___ Metin bölümü ___
Camilerin duvarları birbirinden ayrı dururlar. Aynı kubbeyi
taşırlar. Evlerimizin duvarları da birbirinden ayrı dikilidir. Aynı
çatıyı taşırlar. 7 Haziran seçim sandığında seçmen, “kubbe
çöküyor, çatı perişan” diye duvarları uyardı.
3 duvar bir olun.
Kubbeyi kollayın.
Çatıyı kurtarın.
Altında biz eziliyoruz.
Ülke perişan.
Duvar sağırlığı sindi.
Duvar gibi dinlediler.
Kubbeyi çökertene koştular.
* * *
HDP’den Celal Doğan da halkın seçim sandığında; “kubbeyi
çökerten ve çatıyı uçuran” olarak gördüğü Tayyip
Erdoğan’la BBG evine dönüşen kaçak Sarayı’nda buluştu.
Celal Doğan’a bak!
Eskiden görüşürdük.
Yine görüştük.
Ne var bunda yapıyor!
___ Sağlanan veriler ___
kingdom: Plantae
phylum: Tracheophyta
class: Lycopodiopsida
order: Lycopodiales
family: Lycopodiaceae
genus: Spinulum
___
> Hedef:
7 Haziran seçimini duvar ve kubbe benzetmesiyle anlatan yazıyı kaldığı yerden sürdürün.

> Alıştırma sonucu:
Eskiden görüştüğünü niçin 45 günlük seçim günlerinde halktan
gizledin? O günlerde Celal Doğan, Tayyip Erdoğan ile sık görüşen,
içtiği su ayrı gitmeyen, boğazından lokma geçmeyen bir siyasetçidir
bilgisini seçmene aktarsaydı yeni partisi HDP, acaba yüzde 8’i
geçer miydi?
* * *
Daha önce de Deniz Baykal koşmuştu. Adı açıklanmıyor, içeriği
gözden kaçırılıyor ama Deniz Baykal’a aynı günde ya da aynı günün
gecesinde MHP’nin lider kadrosundan bir önde gelen de görüşme
trafiğinde yer almıştı.
Ne görüşüyorlar?
Ne dinliyorlar?
Ne anlatıyorlar?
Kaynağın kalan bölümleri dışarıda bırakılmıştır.